The Russian car market could become the world’s sixth largest by 2020 – with sales of 4 million cars a year. The market grew 77% in the first two months of this year – boosted by a scrap page program and with the economy benefiting from higher oil prices
The sector is looking to recover from a slump in the wake the global financial crisis and subsequent economic downturn which saw car sales in Russia plummet. But Government steps to underpin Russia’s leading domestic carmaker, Avtovaz, as well as encourage foreign investment in Russian carmaking, coupled with a cash for clunkers programme to encourage sales, have buoyed the industry.
Ben Aris, Editor of Business New Europe, says government attempts to turn the industry around have provided a good example of industry policy working well.
“It’s a rare example of industry policy, tax break and what have you, designed to promote investment into a particular sector and to develop it.
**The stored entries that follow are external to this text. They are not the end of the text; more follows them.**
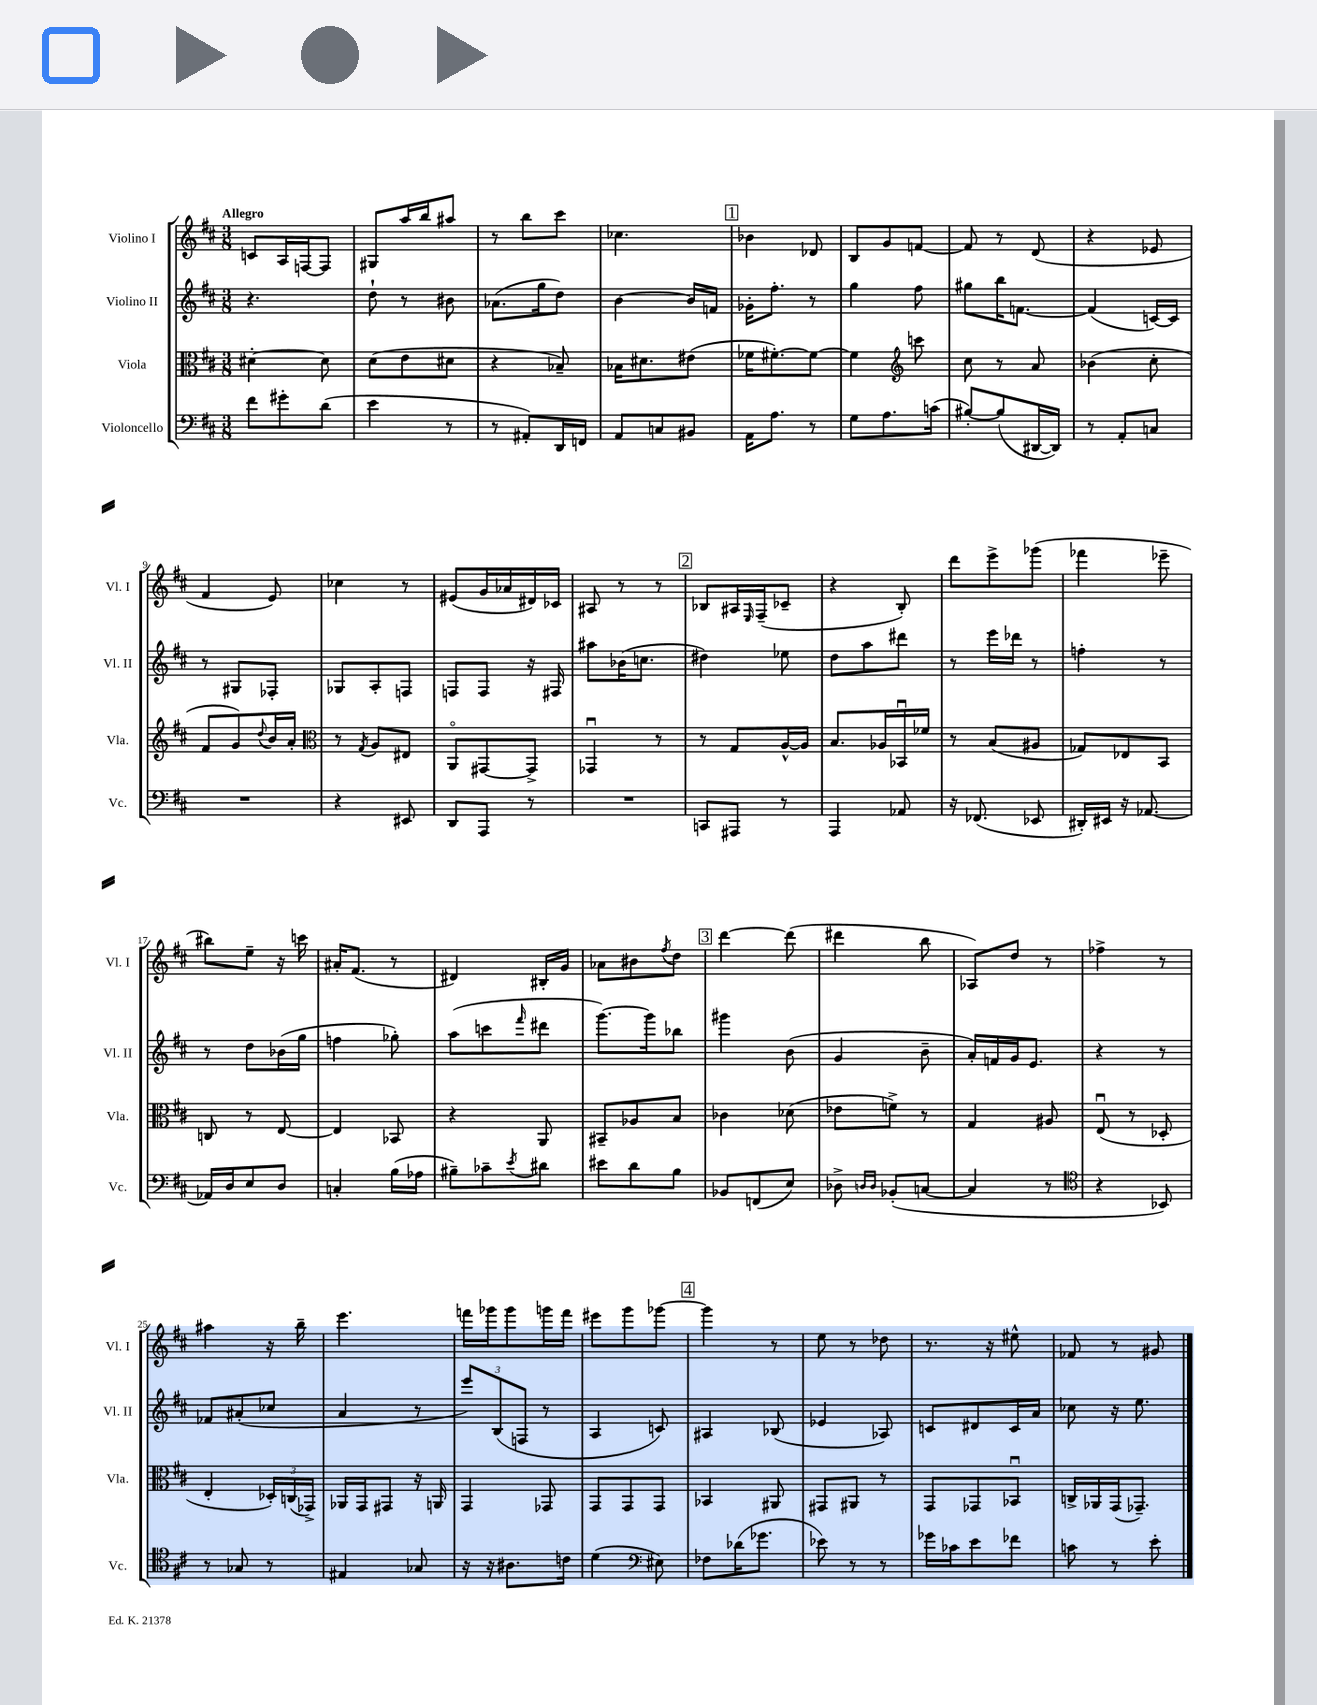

**kern	**kern	**kern	**kern
*staff4	*staff3	*staff2	*staff1
*clefF4	*clefC3	*clefG2	*clefG2
*k[f#c#]	*k[f#c#]	*k[f#c#]	*k[f#c#]
*M3/8	*M3/8	*M3/8	*M3/8
8f#	[4d#'	4.r	8c
8g#'	.	.	16A
.	.	.	[16F
(8d	8d#]	.	8F]
=	=	=	=
4e	(8d	8dd`	8G#
.	8e	8r	16aa
.	.	.	16bb
8r	8d#	8b#	8aa#
=	=	=	=
8r	4r	(8.a-	8r
8AA#')	.	.	8bb
.	.	16gg	.
16DD	8B-~)	8dd)	8ccc#
16FF	.	.	.
=	=	=	=
8AA	16B-	[4b	4.cc-
.	8.d#	.	.
8C	.	.	.
8BB#	(8e#	16b]	.
.	.	16f	.
=	=	=	=
16AA	16f-	16g-'	4b-
8.A	[8.f#')	8.ff#'	.
8r	8f#_	8r	8d-
=	=	=	=
8G	4f#]	4gg	8B
8.A	.	.	8g
*	*clefG2	*	*
.	8ccc	8ff#	[8f
(16c	.	.	.
=	=	=	=
[8B#')	8cc#	8gg#	8f]
(8B#]	8r	16bb	8r
.	.	[8.f	.
[16DD#	8a	.	(8d
16DD#])	.	.	.
=	=	=	=
8r	(4b-	(4f]	4r
8AA'	.	.	.
8C	8cc#'	[16c)	8e-
.	.	16c]	.
=	=	=	=
4.r	8f#	8r	4f#
.	8g)	8G#	.
.	8qqdd	.	.
.	16b	8F-'	8e)
.	16a'	.	.
=	=	=	=
*	*clefC3	*	*
4r	8r	8G-	4cc-
.	8qG	.	.
.	8A	8A'	.
8EE#	8E#	8F	8r
=	=	=	=
8DD	8AAo	8F	(8e#
8AAA	[8GG#	8F	16g
.	.	.	16a-
8r	8GG#^]	16r	16d#)
.	.	16F#	16c-
=	=	=	=
4.r	4GG-u	8aa#	8A#
.	.	(16b-	8r
.	.	8.cc	.
.	8r	.	8r
=	=	=	=
8CC	8r	4dd#)	8B-
8AAA#	8G	.	16A#
.	.	.	16qqE
.	.	.	(16F#~
8r	[16A^^	8ee-	8c-~
.	16A]	.	.
=	=	=	=
4AAA	8.B	8dd	4r
.	.	8aa	.
.	16A-	.	.
8AA-	16BB-u	8ddd#	8B')
.	16f-	.	.
=	=	=	=
16r	8r	8r	8ddd
(8.FF-	.	.	.
.	(8B	16eee	8eee^
.	.	16ddd-	.
8EE-	8A#	8r	(8ggg-
=	=	=	=
16DD#')	8G-)	4ff'	4fff-
16EE#	.	.	.
16r	8E-	.	.
[8.AA-	.	.	.
.	8BB	8r	8eee-~
=	=	=	=
16AA-]	8C	8r	8bb#)
16D	.	.	.
8E	8r	8dd	8ee~
8D	[8E	(16b-	16r
.	.	16gg	16ccc
=	=	=	=
4C'	4E]	4ff	16a#'
.	.	.	(8.f#
(16B	8BB-	8gg-')	8r
16A-	.	.	.
=	=	=	=
8B#~)	4r	(8aa	4d#)
8c-~	.	8ccc	.
8qe	.	16qqfff#	.
8d#	8AA	8ddd#	16B#'
.	.	.	16g
=	=	=	=
8e#	8BB#~	[8.ggg)	8a-
8d	8A-	.	8b#
.	.	16ggg]	.
.	.	.	8qff#
8B	8B	8bb-	8dd
=	=	=	=
8BB-	4c-	4ggg#	[4ddd
(8FF	.	.	.
8E)	(8d-	(8b	(8ddd]
=	=	=	=
8D-^	8e-	4g	4ddd#
16qqD	.	.	.
16qqD	.	.	.
(8BB-'	8f^)	.	.
[8C	8r	8b~	8bb
=	=	=	=
4C]	4G	16a')	8A-)
.	.	16f	.
.	.	16g	8dd
.	.	8.e	.
8r	8A#	.	8r
=	=	=	=
*clefC4	*	*	*
4r	(8Eu	4r	4ff-^
.	8r	.	.
8BB-)	8D-'	8r	8r
=	=	=	=
8r	4E'	8f-	4aa#
8G-	.	(8a#'	.
8r	24D-')	8cc-	16r
.	(24C	.	.
.	.	.	16bb~
.	24GG-^)	.	.
=	=	=	=
4E#	16AA-	4a	4.eee
.	16GG	.	.
.	8GG#	.	.
8G-	16r	8r	.
.	16AA	.	.
=	=	=	=
16r	4GG	12eee)	16fff
16r	.	.	16ggg-
.	.	(12B	.
8.A#	.	.	8ggg-
.	.	12F	.
.	8GG-	8r	16ggg
16c	.	.	16fff
=	=	=	=
(4d	8GG	4A	8eee#
.	8GG	.	8ggg
*clefF4	*	*	*
8E#)	8GG	8c)	[8ggg-
=	=	=	=
8F-	4BB-	4A#	4ggg-]
(16d-	.	.	.
8.g-	.	.	.
.	8AA#	(8B-	8r
=	=	=	=
8e-)	8GG#	4e-	8ee
8r	8AA#	.	8r
8r	8r	8A-)	8dd-
=	=	=	=
16g-	8GG	8c	8.r
16c-	.	.	.
8e	8GG-	8d#	.
.	.	.	16r
8f-	8BB-u	16c	8ee#^^
.	.	16a	.
=	=	=	=
8c	16C^	8cc-	8f-
.	16AA-	.	.
8r	(16GG	16r	8r
.	8.GG-~)	8.ee	.
8e'	.	.	8g#
==	==	==	==
*-	*-	*-	*-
And as such it is hitting all of the governments goals. To explode the myth, most people say investment into Russia has very low foreign investment – In the car sector every major player in the world is pretty much here, moreover they have just committed themselves to doubling and trebling production. But the factories that are going up in various clusters in Kaluga, in St. Petersburg are producing more and more cars – but for each job that goes to the automotive sector you got another 16 jobs in auxiliary sectors: in components, in services and more.”
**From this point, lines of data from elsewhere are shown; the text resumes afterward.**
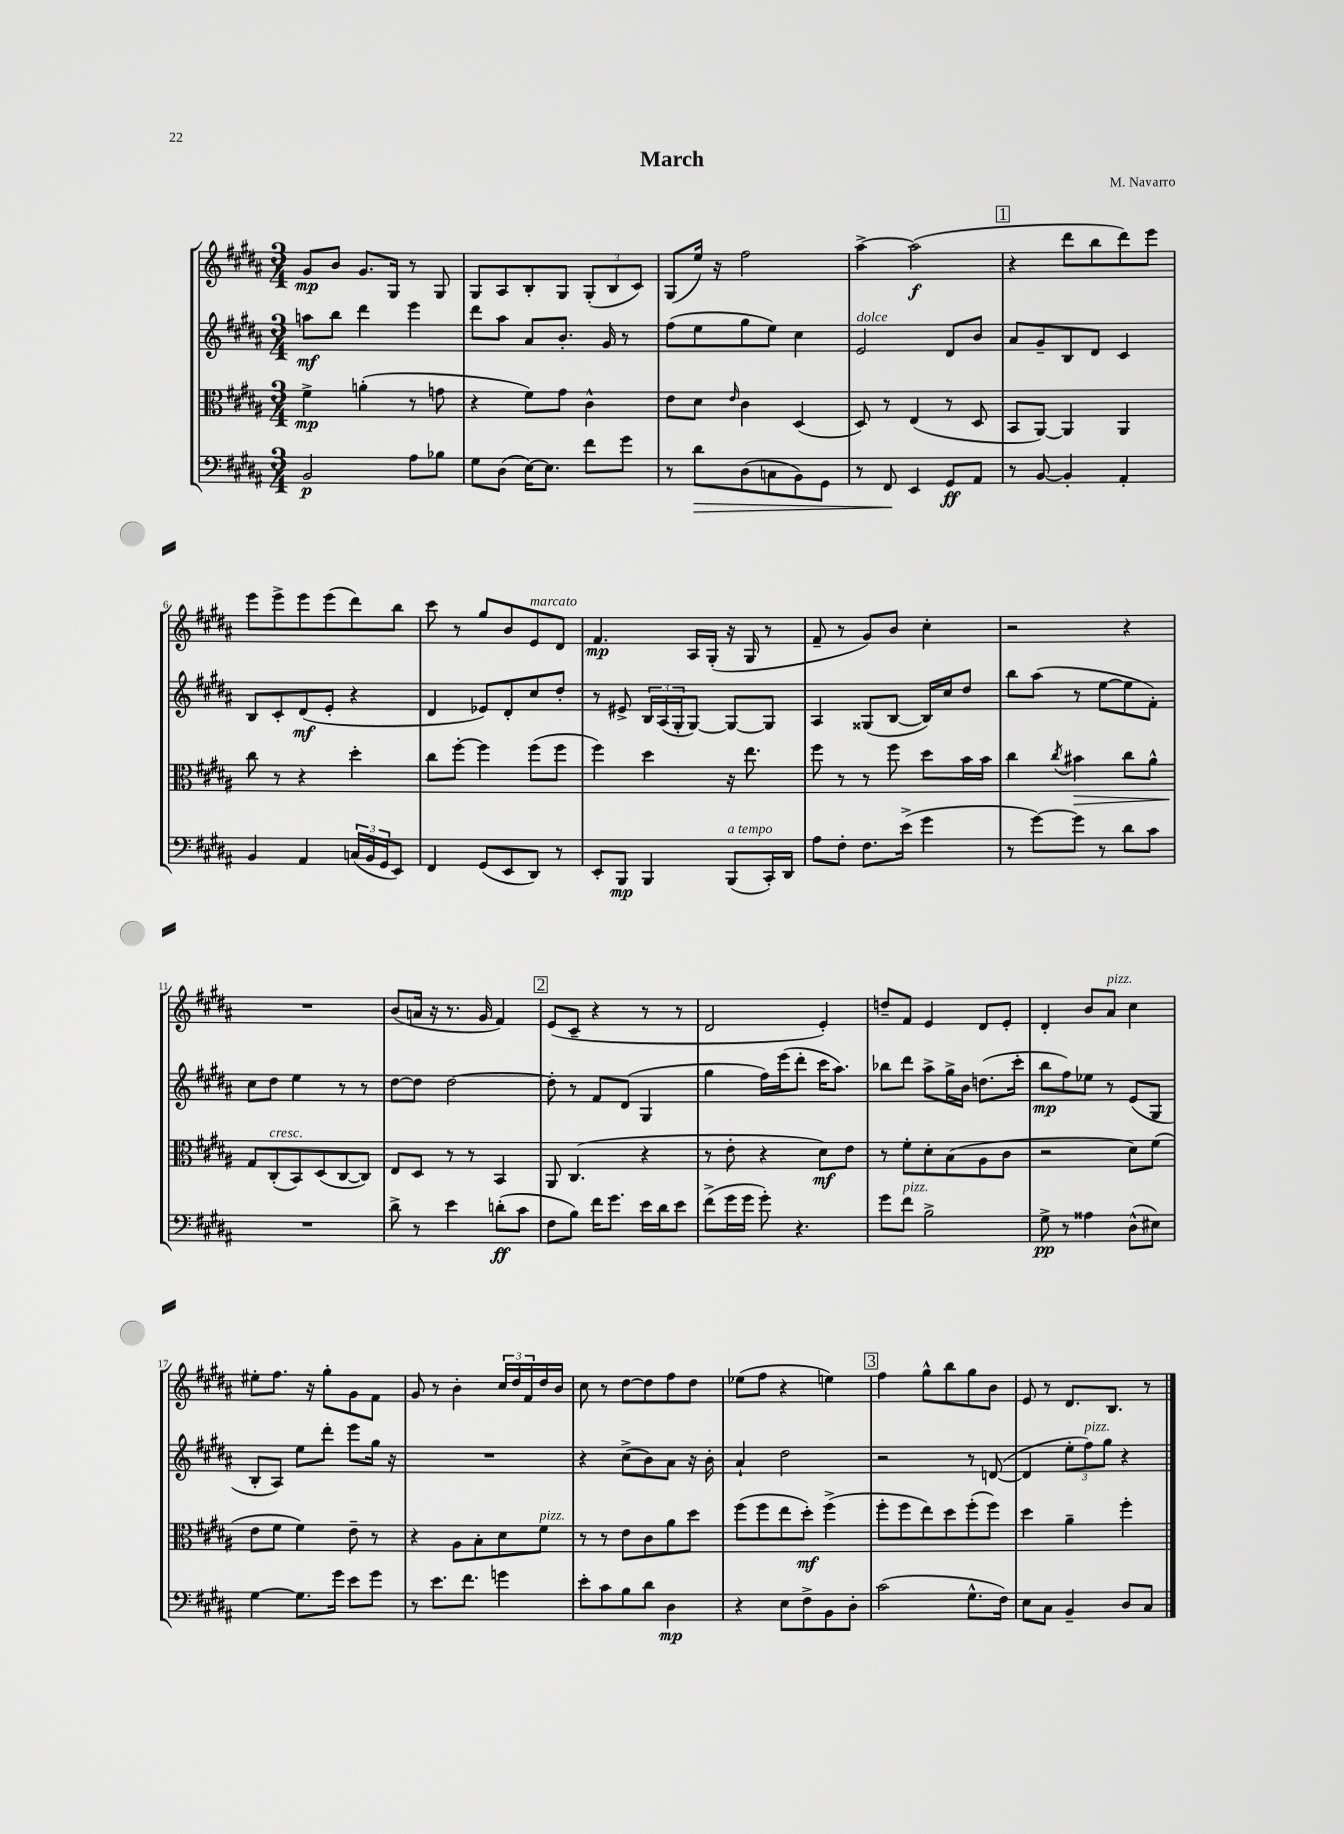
\header { title = "March" composer = "M. Navarro" }
<<
\new StaffGroup <<
\new Staff = "s0" {
    \clef treble \key b \major \numericTimeSignature \time 3/4
    gis'8\mp b'8 gis'8. gis16 r8 gis8 |
    gis8 ais8 b8-. gis8 \tuplet 3/2 { gis8-.( b8 cis'8) } |
    gis8( e''16) r16 fis''2 |
    ais''4~-> ais''2\f( |
    \mark \markup { \box "1" } r4 dis'''8 b''8 dis'''8) e'''8 |
    e'''8 e'''8-> e'''8 e'''8( dis'''8) b''8 |
    cis'''8 r8 gis''8 b'8 e'8^\markup { \italic "marcato" } dis'8 |
    fis'4.\mp ais16 gis16-.( r16 gis16 r8 |
    fis'8-- r8 gis'8) b'8 cis''4-. |
    r2 r4 |
    R2. |
    b'8( a'16 r16 r8. gis'16 fis'4) |
    \mark \markup { \box "2" } e'8( cis'8-- r4 r8 r8 |
    dis'2 e'4-.) |
    d''8-- fis'8 e'4 dis'8 e'8-. |
    dis'4-. b'8 ais'8^\markup { \italic "pizz." } cis''4 |
    eis''8-. fis''8. r16 gis''8-. gis'8 fis'8 |
    gis'8 r8 b'4-. \tuplet 3/2 { cis''16 dis''16 fis'16 } dis''16 b'16 |
    cis''8 r8 dis''8~ dis''8 fis''8 dis''8 |
    ees''8( fis''8 r4 e''4) |
    \mark \markup { \box "3" } fis''4 gis''8-^ b''8 gis''8 b'8 |
    e'8 r8 dis'8. b8. r8 \bar "|." |
}
\new Staff = "s1" {
    \clef treble \key b \major \numericTimeSignature \time 3/4
    a''8\mf b''8 dis'''4 e'''4 |
    dis'''8 ais''8 ais'8 b'8.-. gis'16 r8 |
    fis''8( e''8 gis''8 e''8) cis''4 |
    e'2^\markup { \italic "dolce" } dis'8 b'8 |
    \mark \markup { \box "1" } ais'8 gis'8-- b8 dis'8 cis'4 |
    b8 cis'8-. dis'8\mf( e'8-. r4 |
    dis'4 ees'8) dis'8-. cis''8 dis''8-. |
    r8 eis'8-> \tuplet 3/2 { b16 ais16( gis16-. } gis8~) gis8~ gis8 |
    ais4 gisis8( b8~ b16) cis''16 dis''8 |
    b''8 ais''8( r8 e''8~ e''8 fis'8-.) |
    cis''8 dis''8 e''4 r8 r8 |
    dis''8~ dis''8 dis''2~ |
    \mark \markup { \box "2" } dis''8-. r8 fis'8 dis'8( gis4 |
    gis''4 fis''16) e'''16( dis'''8-. cis'''16 ais''8.) |
    bes''8 dis'''8 ais''8-> gis''16-> b'16 d''8.( cis'''16-. |
    b''8\mp fis''8) ees''8 r8 e'8( gis8 |
    b8-. ais8) e''8 dis'''8-. e'''8 gis''16 r16 |
    R2. |
    r4 cis''8->( b'8) ais'8 r16 b'16-. |
    ais'4-! dis''2 |
    \mark \markup { \box "3" } r2 r8 d'8~( |
    d'4 \tuplet 3/2 { e''8-. fis''8^\markup { \italic "pizz." }) gis''8 } r4 \bar "|." |
}
\new Staff = "s2" {
    \clef alto \key b \major \numericTimeSignature \time 3/4
    fis'4->\mp a'4-.( r8 g'8 |
    r4 fis'8) gis'8 cis'4-^ |
    e'8 dis'8 \grace { e'16 } cis'4 dis4( |
    dis8) r8 e4( r8 dis8 |
    \mark \markup { \box "1" } b,8 ais,8~) ais,4 ais,4 |
    cis''8 r8 r4 dis''4-. |
    cis''8 fis''8~-. fis''4 fis''8( fis''8 |
    fis''4) dis''4 r16 e''8. |
    fis''8 r8 r8 fis''8 dis''8 b'16 b'16 |
    cis''4 \acciaccatura { cis''8 } bis'4\> cis''8 ais'8-^ |
    gis8\! cis8-.^\markup { \italic "cresc." }( b,8) dis8( cis8~ cis8) |
    e8 dis8 r8 r8 b,4 |
    \mark \markup { \box "2" } ais,8 cis4.( r4 |
    r8 e'8-. r4 dis'8\mf) e'8 |
    r8 fis'8-. dis'8-. b8( ais8 cis'8 |
    r2 dis'8) fis'8( |
    e'8 fis'8 fis'4) e'8-- r8 |
    r4 ais8 b8-. dis'8 fis'8^\markup { \italic "pizz." } |
    r8 r8 e'8 cis'8 ais'8 dis''8 |
    fis''8( fis''8 e''8 dis''8-.\mf) fis''4->( |
    \mark \markup { \box "3" } fis''8-. fis''8 e''8) dis''8 fis''8-.( fis''8) |
    dis''4 ais'4-- fis''4-. \bar "|." |
}
\new Staff = "s3" {
    \clef bass \key b \major \numericTimeSignature \time 3/4
    b,2\p ais8 bes8 |
    gis8 dis8( e16~) e8. fis'8 gis'8 |
    r8 dis'8\> dis8( c8 b,8) gis,8 |
    r8 fis,8\! e,4 gis,8\ff ais,8 |
    \mark \markup { \box "1" } r8 b,8~ b,4-. ais,4-. |
    b,4 ais,4 \tuplet 3/2 { c16( b,16 gis,16 } e,8) |
    fis,4 gis,8( e,8 dis,8) r8 |
    e,8-. b,,8\mp b,,4 b,,8^\markup { \italic "a tempo" }( cis,16-.) dis,16 |
    ais8 fis8-. fis8. e'16->( gis'4 |
    r8 gis'8~) gis'8 r8 dis'8 cis'8 |
    R2. |
    dis'8-> r8 e'4 d'8-.\ff( cis'8 |
    \mark \markup { \box "2" } fis8 b8) fis'16 gis'8. e'16 dis'16 e'8 |
    fis'8->( gis'16 gis'16 gis'8-.) r4. |
    gis'8 fis'8^\markup { \italic "pizz." } b2-> |
    gis8->\pp r8 aisis4 dis8-^( eis8) |
    gis4~ gis8. gis'16 e'8 gis'8 |
    r8 e'8. fis'8. g'4 |
    e'8-. cis'8 b8 dis'8 dis4\mp |
    r4 e8 fis8-> b,8 dis8-. |
    \mark \markup { \box "3" } cis'2( gis8.-^ fis16) |
    e8 cis8 b,4-- dis8 cis8 \bar "|." |
}
>>
>>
Ivan Bonchev from Ernst Young outlines the growth potential and key concerns for the industry.
“Indeed the first couple of months were very successful for the Russian automotive market. By the end of the year I expect to have double digit growth on the sector of about 20% year on year. One of the major issues is the overall capacity and potential of the Russian supplier base. The Russian supplier base is one of the key factors that needs to be invested in by both the government and the International automotive community and other related stake holders, because this is what would drive further sustainable growth.”
Aleksey Rakhmanov, Director of Auto sector department at Ministry of Industry and Trade, says current growth is likely to keep up the pace.
“We have a modest forecast for 2011, due to the fact that the scrappage program will come to its end by September 2011. We still forecast the passenger cars segment to grow by approximately 15%. These are basically two major factors: consumer confidence and the possibility of people to take car loans which than will drive the market.”
Andrey Rozhkov, analyst at Metropol, expects a moderate increase of the automarket on the back of bank lending.
“I think, we can expect an overall 12-18% year on year growth on the passenger car market. The consumer demand driver –attractive loan conditions – may even become a core engine of industry growth. Car loan conditions in Russia have been always debated and the banking sector experienced a substantial growth of demand for that type of loan before crisis. Of course, banks could not offer such lucrative conditions during the crisis but today we are back to the pre-crisis levels and the stronger the economic environment and government support the more affordable conditions will be offered. Another positive propensity is a variety of opportunities for a customer to purchase car on credit: rather from a bank or from a direct distributor who has established its own car bank specifically for his car brands.”
Tatiana Schannikova, Credit specialist at Glav-Avto, says also points to loans as becoming a key sector growth driver.
“We have seen a positive upturn in demand for cars and notably for car loans within a range of loan amount between 500 – 800 thousand roubles. Sberbank is still a leader among creditors. People, however, try to squeeze out more out of loan programs not to overpay. Banks on the other side eased their strict rules and criterions. I expect that the demand for auto loans will grow as people began to realize that this type of purchase is more comfortable and does not hit their family budget accidentally.”